The ex-CEO of India’s Voonik (inspired by Stitchfix) and the current CBO of Bangladesh’s ShopUp (a parallel to India’s Udaan), Sujayath, is one of those people.
Amazon’s foray into payments
He was the first product manager for Amazon Pay back in 2005-2008.
Origins: “In 2005, Amazon Payments started as a developer offering as part of AWS. The idea was to create programmable money to facilitate payments between APIs without requiring human intervention,” Sujayath told me. “It would have been more relevant today with the advent of cryptocurrencies, but it was ahead of the market then.”
They later moved to the ecommerce checkout market. PayPal was the only player at the time, and they redirected users to the PayPal website.
“My idea was to provide a one-click solution without redirection so that the entire checkout could be completed within the merchant website,’ he said.
“However, we couldn’t get the traction we wanted as the product required customers to use their Amazon accounts which the merchants were skeptical about.”
Fast forward 15 years today, the war for owning checkout on merchant websites has been intense amongst BNPL players, one-click checkout players, first-party platform offerings, and various payment methods.
“I believe whoever provides the one-stop experience, including fulfillment and post-order operations, will win.”

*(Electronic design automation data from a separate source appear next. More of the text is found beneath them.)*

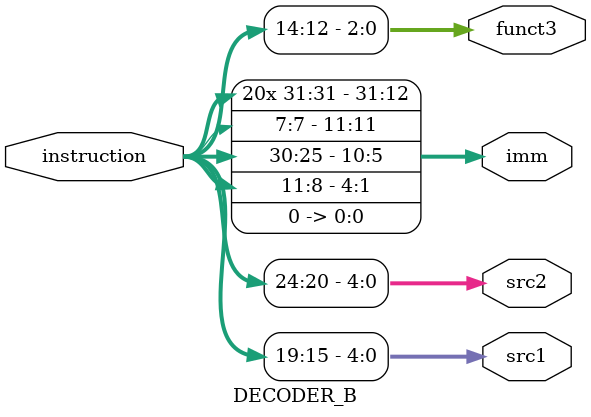
<source format=sv>
module DECODER_B (
	input  logic [31:0] instruction,
	output logic [4:0]  src1,
	output logic [4:0]  src2,
	output logic [31:0] imm,
	output logic [2:0]  funct3
);
	assign src1 	= instruction[19:15];
	assign src2 	= instruction[24:20];
	assign imm 		= {{20{instruction[31]}}, instruction[7], instruction[30:25], instruction[11:8], 1'b0};	
	assign funct3 	= instruction[14:12];
endmodule
</source>
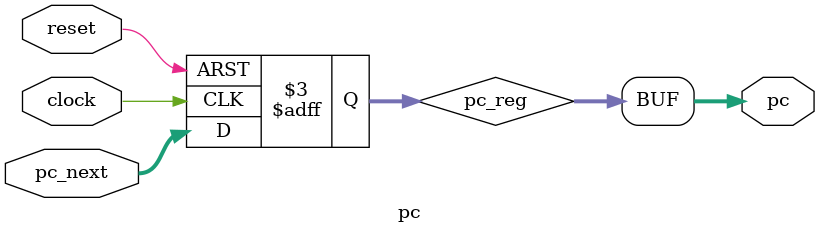
<source format=v>
/********/
/* pc.v */
/********/

//
// ¥×¥í¥°¥é¥à¥«¥¦¥ó¥¿¤Î½é´üÃÍ¤Ï 0x00400000
//

//                +----+
//         clock->|    |
//         reset->|    |
// pc_next[31:0]->|    |->pc[31:0]
//                +----+

module pc (clock, reset, pc_next, pc);  // Æþ½ÐÎÏ¥Ý¡¼¥È

  input       clock, reset;   // ÆþÎÏ ¥¯¥í¥Ã¥¯, ¥ê¥»¥Ã¥È
  input  [31:0]    pc_next;   // ÆþÎÏ 32-bit ¼¡¤ËPC¤Ë¥»¥Ã¥È¤¹¤ëÃÍ
  output [31:0]         pc;   // ½ÐÎÏ 32-bit PC

  reg    [31:0]     pc_reg;   // PCÍÑ¥ì¥¸¥¹¥¿

  // Always ¥Ö¥í¥Ã¥¯: ¥×¥í¥°¥é¥à¥«¥¦¥ó¥¿
  // ÆþÎÏ: clock, reset, pc_next
  // ½ÐÎÏ: pc_reg
  // ¥ì¥¸¥¹¥¿: pc_reg
  always @(posedge clock or negedge reset) begin
    if (reset == 1'b0) begin
	pc_reg <= 32'h00400000;
    end else begin
	pc_reg <= pc_next;
    end
  end

  assign pc = pc_reg;   
endmodule

</source>
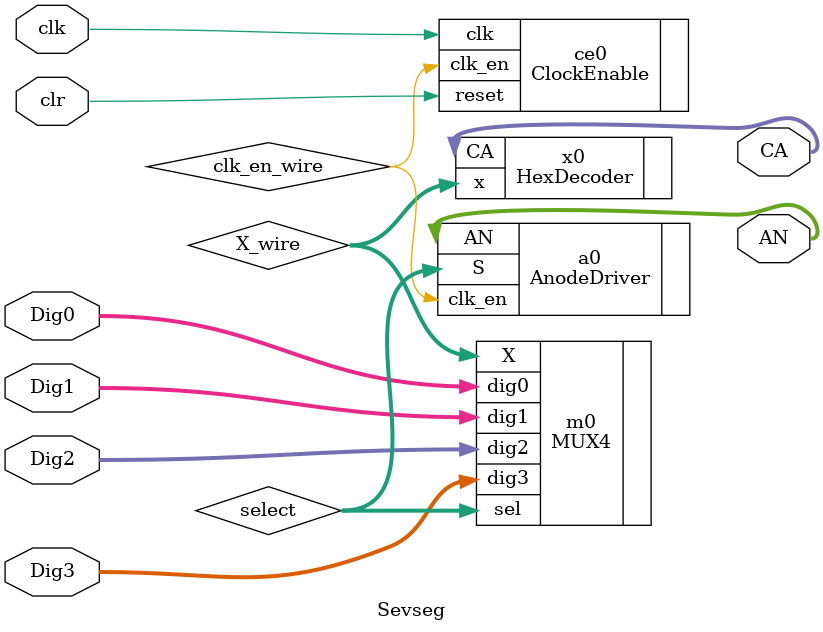
<source format=v>
`timescale 1ns / 1ps

module Sevseg(
    input [3:0] Dig0,
    input [3:0] Dig1,
    input [3:0] Dig2,
    input [3:0] Dig3,
    input clr,
    input clk,
    output [3:0] AN,
    output [6:0] CA
    );
    
    
    wire [1:0] select;
    wire clk_en_wire;
    wire [3:0] X_wire;

    
    ClockEnable ce0 (.clk(clk), .clk_en(clk_en_wire), .reset(clr));
    AnodeDriver a0 (.clk_en(clk_en_wire), .AN(AN), .S(select));
    MUX4 m0 (.dig0(Dig0), .dig1(Dig1), .dig2(Dig2), .dig3(Dig3), .sel(select), .X(X_wire));
    HexDecoder x0 (.x(X_wire), .CA(CA));
    
endmodule

</source>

Differences in designing checkout for the US versus India: “First, credit cards are insignificant in India. Checkout needs to be optimized for UPI and COD (cash on delivery). Second, India is a mobile-first market, and checkout needs to be mobile-first. Third, two-factor verification is mandatory in India, so the checkout must seamlessly do this verification. Fourth, multi-device buying is increasing in India, and checkout needs to consider QR codes, shared accounts, etc., to span across devices,” he explained.
The first startup in India inspired by StitchFix
In 2013, he started Voonik, a personal styling service back in 2013.
“My original idea was to use AI/ML and create a personal shopping service. However, there were no takers for that.”
Voonik later transitioned into a marketplace. A Myntra for unbranded fashion, as he calls it. Myntra is a fashion and lifestyle marketplace founded in 2007 as a retailer and was bought in 2014 by Flipkart, which Walmart now owns.
He believes Myntra could provide a great experience for brands because of the available structured data on SKUs. Amazon and Flipkart could not do that for unbranded fashion due to a lack of that data.
The opportunity in unbranded fashion: “Long tail merchants don’t spend time on data such as patterns, sleeves, collars, etc. There is no standardization. For the same item, one merchant might say, Maroon, the other might say Brown, and another calls it Red,” he said. “This would impact the search, filter, personalization, and a lot more. We already had a best-in-class AI/ML solution to create structured data from image reading. We were able to create the Myntra experience for unbranded items. We did a trial, and it was very successful.”